Job submission (sbatch)
The following command submits a script called job.slurm to the job scheduler
sbatch job.slurm
The job.slurm file contains instructions for Slurm as well as commands to execute on the granted resources. This command returns a unique identifier of the job (JOBID).
For example, the following script describes a job that reserves 1 node (--nodes=1) for a duration of at most 10 minutes and executes the commands hostname and sleep 60.
#!/bin/bash
#SBATCH --nodes=1
#SBATCH --time=00:10:00
hostname
sleep 60
Slurm instructions (more precisely, sbatch options) start with #SBATCH followed by an option. The main sbatch options are listed below.
Same sample submission scripts for frequently used codes can be found in the /share/doc/submission/ folder.
If you would like to see an example script added or spot a mistake, let us know (hpc@univ-lille.fr).
Some examples of submission scripts are available here.
--time, -t
The maximum duration of the job. Beyond this limit the job will be killed by the system.
Valid formats include :
#SBATCH --time 24:00:00→ 24 hours, the default value#SBATCH --time 2-12→ 2 days and 12 hours#SBATCH --time 30→ 30 minutes#SBATCH --time 30:00→ also 30 minutes
The equivalent short syntax is -t 24:00:00.
Any job that request more than the maximum allowed walltime will remain in the waiting queue indefinitely.
--nodes, -N
The number of requested nodes. For example, to request 1 node (default value):
#SBATCH --nodes=1
To request at least 2 and at most 4 nodes:
#SBATCH --nodes=2-4
--ntasks-per-node
The number of cores requested per node (here 1 core, the default value).
This option is to be used in conjunction with --nodes
#SBATCH --ntasks-per-node=1
--job_name, -J
The name of the job
#SBATCH --job-name=my_job
--mem
The maximum amount of memory required per node (here 1024 MB or 1 GB, which is default).
#SBATCH --mem=1024M
Slurm accepts other formats than M (default), for example G. So the following two options are equivalent
SBATCH --mem=2048→ 2048 MBSBATCH --mem=2G→ 2 GB → 2048 MB
be aware of the difference between --mem=128G and --mem=128000! A job that requests --mem=128G (131072 MB) won't be able to run on the 128 GB nodes (see this) as those are configured with MEMORY=128000 in Slurm.

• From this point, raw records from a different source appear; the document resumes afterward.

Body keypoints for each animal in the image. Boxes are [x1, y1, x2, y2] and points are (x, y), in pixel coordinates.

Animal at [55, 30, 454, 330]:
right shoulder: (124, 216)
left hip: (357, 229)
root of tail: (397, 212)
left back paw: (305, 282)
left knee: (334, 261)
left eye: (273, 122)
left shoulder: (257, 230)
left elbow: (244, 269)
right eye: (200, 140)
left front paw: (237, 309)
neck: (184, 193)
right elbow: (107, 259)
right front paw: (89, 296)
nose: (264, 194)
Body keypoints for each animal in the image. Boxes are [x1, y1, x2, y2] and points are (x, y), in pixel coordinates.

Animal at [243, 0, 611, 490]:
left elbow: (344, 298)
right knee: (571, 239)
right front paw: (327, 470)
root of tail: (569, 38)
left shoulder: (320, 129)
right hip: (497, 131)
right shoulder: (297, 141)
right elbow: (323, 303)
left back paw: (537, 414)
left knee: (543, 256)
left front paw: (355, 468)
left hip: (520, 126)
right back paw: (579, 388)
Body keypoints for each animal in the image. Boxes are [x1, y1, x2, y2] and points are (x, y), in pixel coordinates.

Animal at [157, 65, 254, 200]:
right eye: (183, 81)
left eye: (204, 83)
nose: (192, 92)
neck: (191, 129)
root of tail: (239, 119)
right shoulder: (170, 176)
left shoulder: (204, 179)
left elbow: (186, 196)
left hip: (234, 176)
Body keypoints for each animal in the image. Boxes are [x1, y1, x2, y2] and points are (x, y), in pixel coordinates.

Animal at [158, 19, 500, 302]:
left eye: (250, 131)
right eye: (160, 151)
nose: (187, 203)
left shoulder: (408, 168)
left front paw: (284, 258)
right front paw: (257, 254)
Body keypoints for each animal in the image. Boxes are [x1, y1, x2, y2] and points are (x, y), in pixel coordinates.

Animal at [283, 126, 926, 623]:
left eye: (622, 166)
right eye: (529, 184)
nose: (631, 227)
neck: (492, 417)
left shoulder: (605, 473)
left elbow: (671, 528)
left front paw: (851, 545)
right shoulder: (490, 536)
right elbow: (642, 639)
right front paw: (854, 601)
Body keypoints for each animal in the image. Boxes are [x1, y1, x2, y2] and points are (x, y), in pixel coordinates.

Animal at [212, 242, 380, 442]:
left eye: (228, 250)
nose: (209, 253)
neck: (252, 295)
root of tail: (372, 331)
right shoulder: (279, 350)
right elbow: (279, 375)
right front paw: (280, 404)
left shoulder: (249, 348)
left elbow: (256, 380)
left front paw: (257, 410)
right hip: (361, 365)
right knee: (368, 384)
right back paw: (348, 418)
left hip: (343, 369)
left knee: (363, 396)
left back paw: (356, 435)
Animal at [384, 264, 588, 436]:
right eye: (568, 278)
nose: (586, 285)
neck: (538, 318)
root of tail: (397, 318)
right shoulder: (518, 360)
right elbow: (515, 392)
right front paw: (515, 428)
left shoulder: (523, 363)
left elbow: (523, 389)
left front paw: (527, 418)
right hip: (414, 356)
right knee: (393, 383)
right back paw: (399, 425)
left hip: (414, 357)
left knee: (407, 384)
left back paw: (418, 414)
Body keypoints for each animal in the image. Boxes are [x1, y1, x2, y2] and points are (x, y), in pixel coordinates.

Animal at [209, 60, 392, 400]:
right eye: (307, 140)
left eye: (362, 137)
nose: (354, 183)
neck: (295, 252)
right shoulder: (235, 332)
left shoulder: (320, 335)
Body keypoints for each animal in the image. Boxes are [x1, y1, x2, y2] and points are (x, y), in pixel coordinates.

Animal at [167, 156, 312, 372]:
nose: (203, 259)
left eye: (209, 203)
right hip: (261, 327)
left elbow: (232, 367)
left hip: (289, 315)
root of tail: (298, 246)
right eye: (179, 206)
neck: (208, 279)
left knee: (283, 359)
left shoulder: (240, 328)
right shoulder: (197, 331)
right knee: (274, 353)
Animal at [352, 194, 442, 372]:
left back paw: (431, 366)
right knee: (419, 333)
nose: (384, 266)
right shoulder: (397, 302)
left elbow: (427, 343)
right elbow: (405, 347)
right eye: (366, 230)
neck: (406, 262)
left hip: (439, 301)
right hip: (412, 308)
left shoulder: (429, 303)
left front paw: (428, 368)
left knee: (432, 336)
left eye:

For further information on how to set this value appropriately see this
--mail_user
To receive email notifications concerning your job
#SBATCH --mail-type=ALL
#SBATCH --mail-user=you@univ-lille.fr
--gres
gres stands for consumable generic resource. Often gres is used to reserve GPUs (see this for further information). For instance,
#SBATCH --gres=gpu:2
requests two GPUs per node (without specifying the GPU type)
The command sbatch --gres=help allows to list available gres options.
--output,--error
allow to specify the output files.
By default, stdout and stderr streams are redirected to a file named slurm-%j.out (where %j is the SLURM_JOB_ID) inside the launch directory.
It is also possible to create one output file per task or per node. The Slurm documentation explains how to create output filenames based on job parameters.